Exploring and Integrating the Deep Web: Building a Database of Databases
Kevin Chen-Chuan Chang
Award year: 2003-2004
This research aims at enabling access to structured information sources on the Internet. Over the past few years, the Web has deepened dramatically - A significant and increasing amount of information is hidden on the "deep" Web, behind the query interfaces of searchable databases. Because current crawlers cannot effectively query databases, such data is mostly invisible to traditional search engines, and thus remain largely hidden from users.

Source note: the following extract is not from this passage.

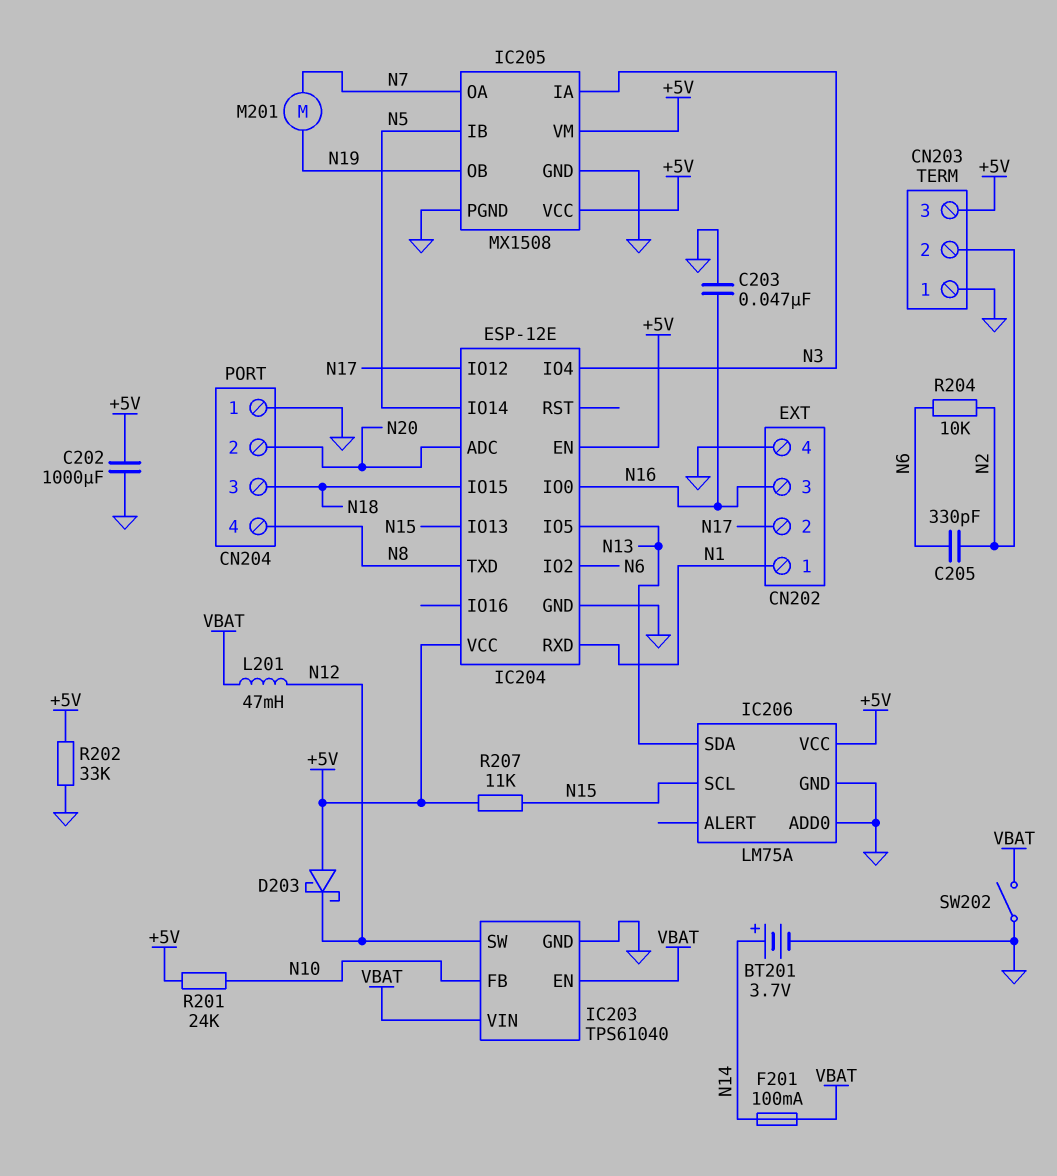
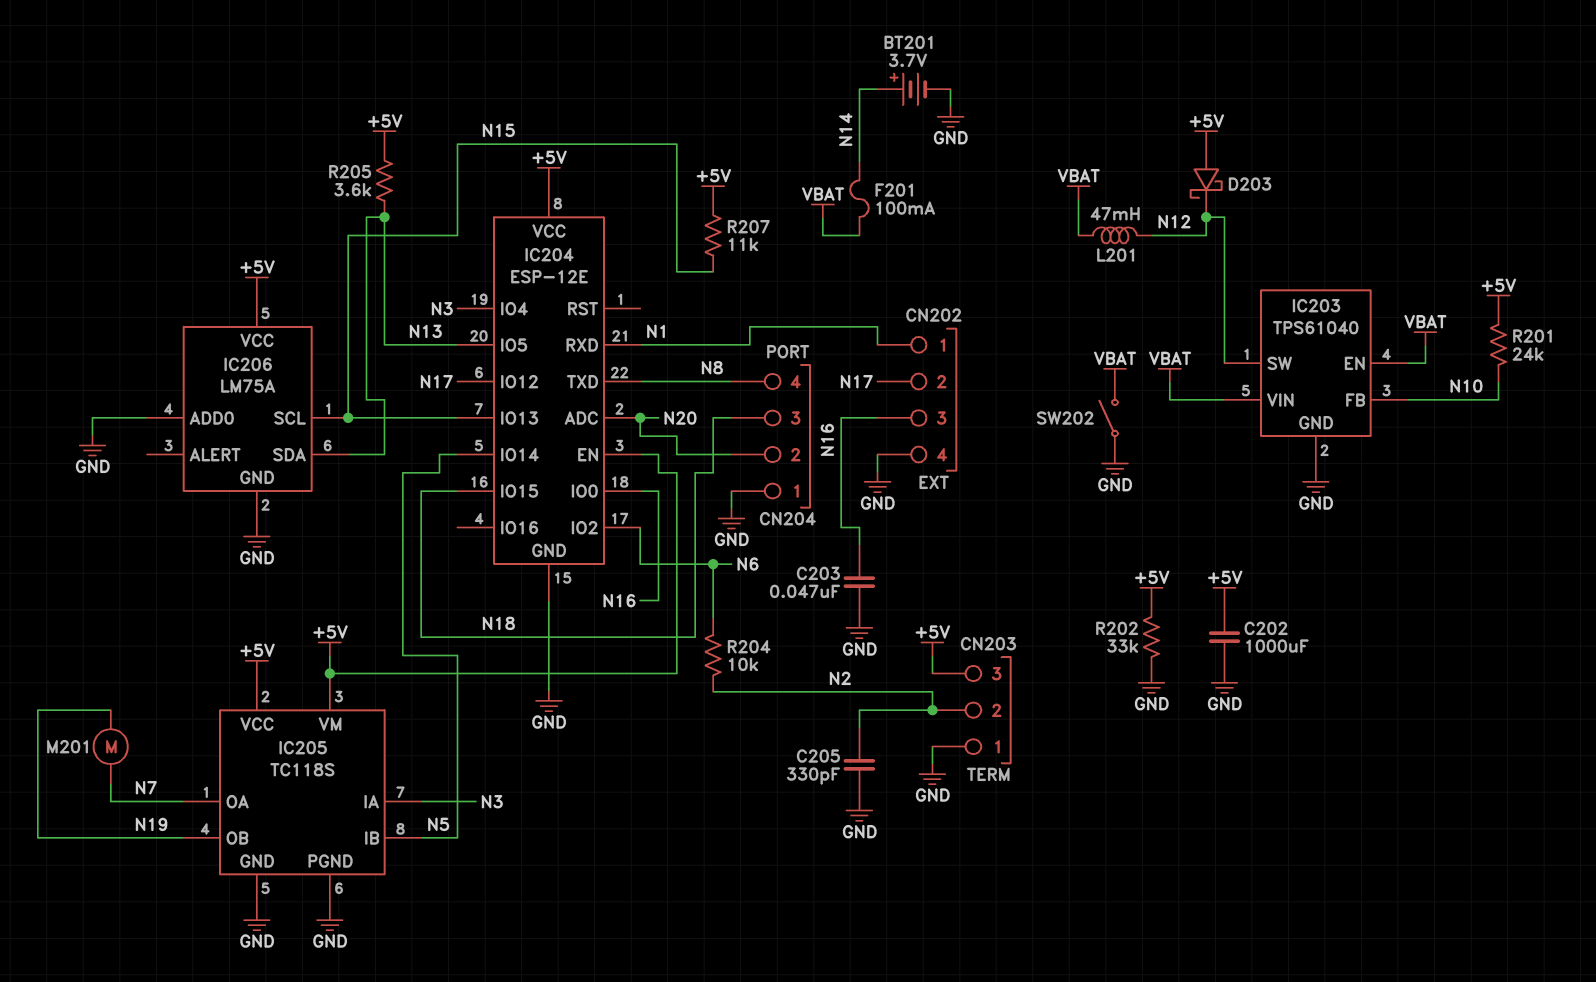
C205: 330pF (N2, N6) -> 330pF (GND, N2)
IC205: MX1508 -> TC118S
R205: none -> 3.6k (+5V, N13)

As the context of this proposal, we propose to build a metaquery system, to help users in finding and querying these databases uniformly with rich expressive queries. Our goal is two fold: First, to make the deep Web systematically accessible: the MetaExplorer will help users find online databases that are useful for their queries. Second, to make the deep Web uniformly usable: the MetaIntegrator will help users interact with online databases to ask queries. To open up the deep Web, this MetaQuerier faces new challenges: First, it must deal with large scale, since sources are proliferating rapidly online. Second, it must be dynamic and ad-hoc: each query will dynamically select different ad-hoc sources.
Toward realizing MetaQuerier, this proposal specifically aims at exploring and representing databases on the Web. We propose to develop a deep-Web source search engine for crawling sources online to construct a database of databases. We will focus on techniques for source discovery, modeling, and extraction. Building this source search engine is crucial. First, this search engine (as an essential module of the MetaQuerier) will crawl online sources, construct a database of databases, and thus enable users to access the deep Web. Second, this search engine is in fact strategically important to guide our research -- It will construct a source repository, as a large-scale dataset, which will be crucial for realistically conveying both challenges and opportunities: Our motivating survey of the deep-Web frontier reveals that, for integrating massive networked databases, this large scale of proliferating sources is not only a pressing challenge to address, but also a unique opportunity to leverage- for pursuing "holistic" approaches. Third, its goal toward practical deployment (say, as a "Google" for searching online databases) will help bridge our basic research to the more applied focus of NCSA, leading to synergistic and interdisciplinary collaboration.